WRITTEN TASK 1
According to the abstract on reverse tone mapping, why will new high dynamic range displays lack suitable content in the near term? Answer in one to three sentences.
WRITTEN TASK 2
Write the next part of the reverse tone mapping abstract, picking up right after its final sentence.

(TEXT PASSAGE)

Ldr2Hdr: On-the-fly Reverse Tone Mapping of Legacy Video and Photographs

Allan G. Rempel1, Matthew Trentacoste1, Helge Seetzen1,2, H. David Young1, Wolfgang Heidrich1, Lorne Whitehead1, Greg Ward2

(1) The University of British Columbia, (2) Dolby Canada, formerly BrightSide Technologies

PDF of Paper

Video from Paper

Abstract

New generations of display devices promise to provide significantly improved dynamic range over conventional display technology. In the long run, evolving camera technology and file formats will provide high fidelity content for these display devices. In the near term, however, the vast majority of images and video will only be available in low dynamic range formats.

(End TEXT PASSAGE)
(RECORDS)

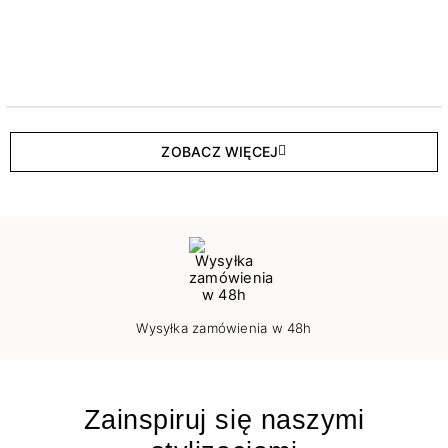
ZOBACZ WIĘCEJ
Wysyłka zamówienia w 48h
Zainspiruj się naszymi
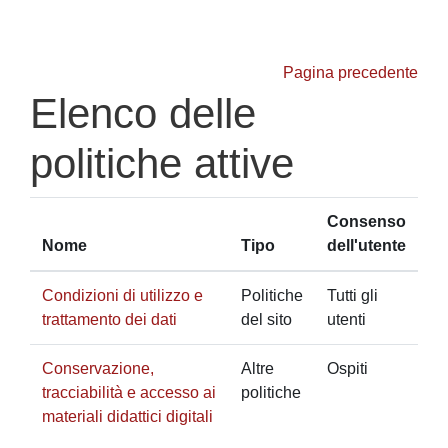
Vai al contenuto principale
Pagina precedente
Elenco delle
politiche attive
Consenso
Nome
Tipo
dell'utente
Condizioni di utilizzo e
Politiche
Tutti gli
trattamento dei dati
del sito
utenti
Conservazione,
Altre
Ospiti
tracciabilità e accesso ai
politiche
materiali didattici digitali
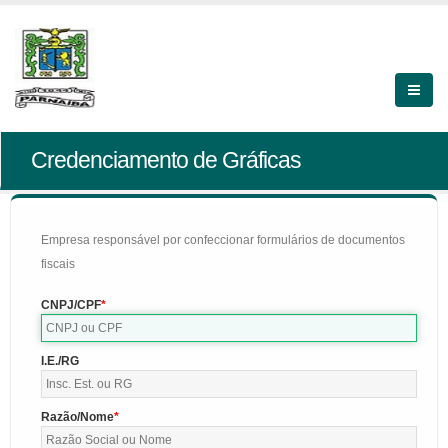
Credenciamento de Gráficas
Empresa responsável por confeccionar formulários de documentos
fiscais
CNPJ/CPF
I.E./RG
Razão/Nome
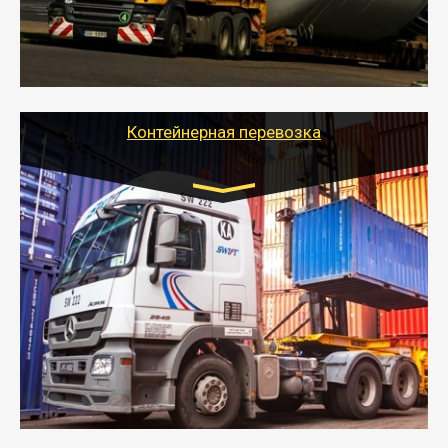
- Тайгер Логистик в короткие сроки поможет вам
качественно и безопасно перевезти негабаритные
грузы по всей России тралом, манипулятором и
другим транспортом и подобрать оптимальный
вариант перевозки.
Контейнерная перевозка
Цена за км. Рассчитывается
индивидуально
- Контейнерные грузоперевозки на специальном
оборудованном транспорте быстро, качественно и
безопасно.
- Наша транспортная компания поможет
организовать доставку в порт и из порта
стандартных контейнеров на контейнеровозе,
шаландах и площадках (открытых кузовах),
используя надежные крепления.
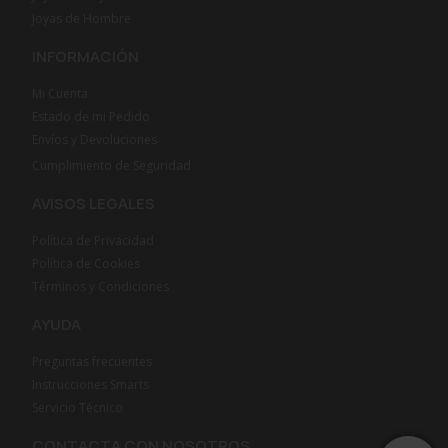
Joyas de Hombre
INFORMACIÓN
Mi Cuenta
Estado de mi Pedido
Envíos y Devoluciones
Cumplimiento de Seguridad
AVISOS LEGALES
Política de Privacidad
Política de Cookies
Términos y Condiciones
AYUDA
Preguntas frecuentes
Instrucciones Smarts
Servicio Técnico
CONTACTA CON NOSOTROS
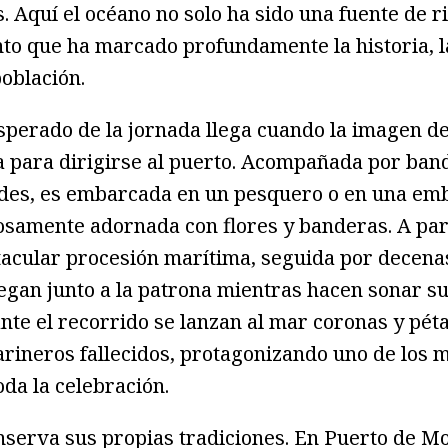
. Aquí el océano no solo ha sido una fuente de r
to que ha marcado profundamente la historia, l
oblación.
perado de la jornada llega cuando la imagen de
a para dirigirse al puerto. Acompañada por ban
ades, es embarcada en un pesquero o en una em
osamente adornada con flores y banderas. A part
acular procesión marítima, seguida por decenas
gan junto a la patrona mientras hacen sonar su
te el recorrido se lanzan al mar coronas y péta
arineros fallecidos, protagonizando uno de los
da la celebración.
nserva sus propias tradiciones. En Puerto de M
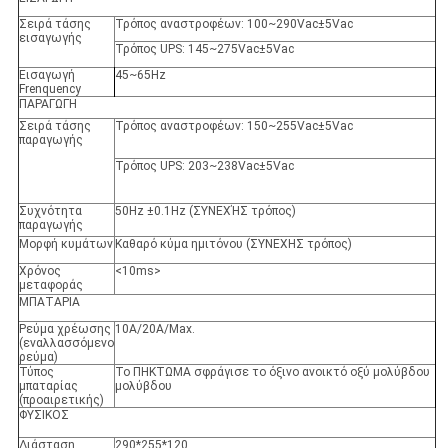
Σειρά τάσης
Τρόπος αναστροφέων
: 100~290Vac±5Vac
εισαγωγής
Τρόπος UPS
: 145~275Vac±5Vac
Εισαγωγή
45~65Hz
Frenquency
ΠΑΡΑΓΩΓΗ
Σειρά τάσης
Τρόπος αναστροφέων
: 150~255Vac±5Vac
παραγωγής
Τρόπος UPS
: 203~238Vac±5Vac
Συχνότητα
50Hz ±0.1Hz (ΣΥΝΕΧΉΣ τρόπος)
παραγωγής
Μορφή κυμάτων
Καθαρό κύμα ημιτόνου (ΣΥΝΕΧΗΣ τρόπος)
Χρόνος
<10ms>
μεταφοράς
ΜΠΑΤΑΡΙΑ
Ρεύμα χρέωσης
10A/20A/Max.
(εναλλασσόμενο
ρεύμα)
Τύπος
Το ΠΗΚΤΩΜΑ σφράγισε το όξινο ανοικτό οξύ μολύβδου
μπαταρίας
μολύβδου
(προαιρετικής)
ΦΥΣΙΚΟΣ
Διάσταση
290*255*120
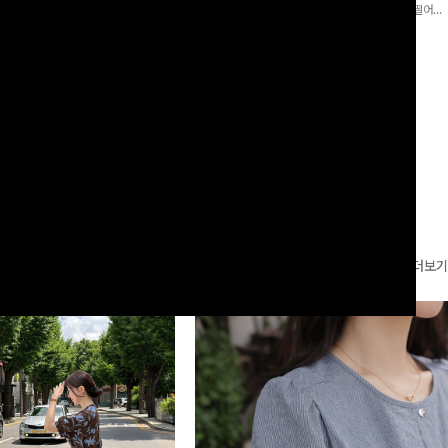
로 이쁜 핏 연출은 물론,쫀쫀한 스판끼
포인트가 되어주는 와이드 팬츠입니다. 여유롭게 떨어지
하게!
는 실루엣과 가볍게 바스락거리는 소재감으로 시원하고
00
원
14%
42,900
원
37,300원
49,800원
편안하게 즐기기 좋은 아이템-
리뷰 카운트 영역
더보기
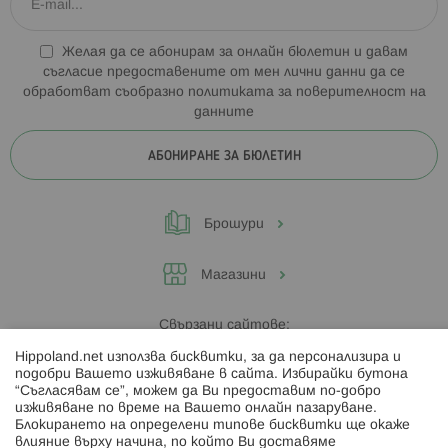
Желая да се абонирам за онлайн бюлетин и давам
съгласие предоставените от мен лични данни да се
обработват съобразно
политиката за поверителност на
данните
АБОНИРАНЕ ЗА БЮЛЕТИН
Брошури
Магазини
Свързани сайтове:
Hippoland.net използва бисквитки, за да персонализира и
Hippoland.ro
подобри Вашето изживяване в сайта. Избирайки бутона
“Съгласявам се”, можем да Ви предоставим по-добро
изживяване по време на Вашето онлайн пазаруване.
Последвайте ни:
Блокирането на определени типове бисквитки ще окаже
влияние върху начина, по който Ви доставяме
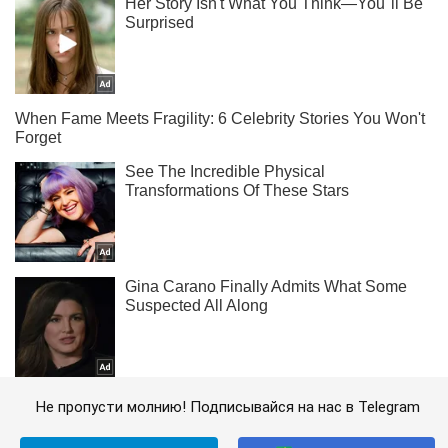
Не пропусти молнию! Подписывайся на нас в Telegram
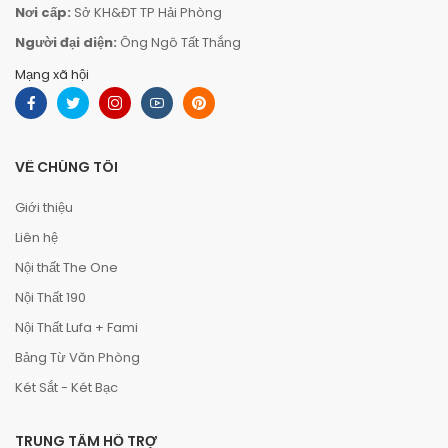
Nơi cấp:
Sở KH&ĐT TP Hải Phòng
Người đại diện:
Ông Ngô Tất Thắng
Mạng xã hội
VỀ CHÚNG TÔI
Giới thiệu
Liên hệ
Nội thất The One
Nội Thất 190
Nội Thất Lufa + Fami
Bảng Từ Văn Phòng
Két Sắt - Két Bạc
TRUNG TÂM HỖ TRỢ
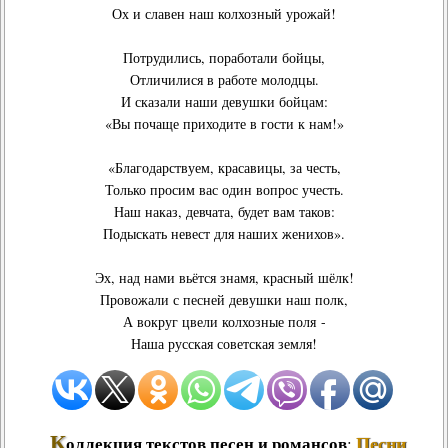
Ох и славен наш колхозный урожай!
Потрудились, поработали бойцы,
Отличилися в работе молодцы.
И сказали наши девушки бойцам:
«Вы почаще приходите в гости к нам!»
«Благодарствуем, красавицы, за честь,
Только просим вас один вопрос учесть.
Наш наказ, девчата, будет вам таков:
Подыскать невест для наших женихов».
Эх, над нами вьётся знамя, красный шёлк!
Провожали с песней девушки наш полк,
А вокруг цвели колхозные поля -
Наша русская советская земля!
К
Песни
оллекция текстов песен и романсов
:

(End RECORDS)

WRITTEN ANSWER 1
Evolving camera technology and file formats will supply high fidelity content for these displays only in the long run. In the near term, the vast majority of images and video will only be available in low dynamic range formats.

WRITTEN ANSWER 2
In this paper we describe a method for boosting the dynamic range of legacy video and photographs for viewing on high dynamic range displays. Our emphasis is on real-time processing of video streams, such as web streams or the signal from a DVD player. We place particular emphasis on robustness of the method, and its ability to deal with a wide range of content without user adjusted parameters or visible artifacts. The method can be implemented on both graphics hardware and on signal processors that are directly integrated in the HDR displays.

The Ldr2Hdr pipeline

Image pyramids allow efficient operations for real-time performance

Photographs from Figure 6 of the paper

The following images are source photographs and results of the Ldr2Hdr dynamic range expansion software. For each photograph there are 6 images.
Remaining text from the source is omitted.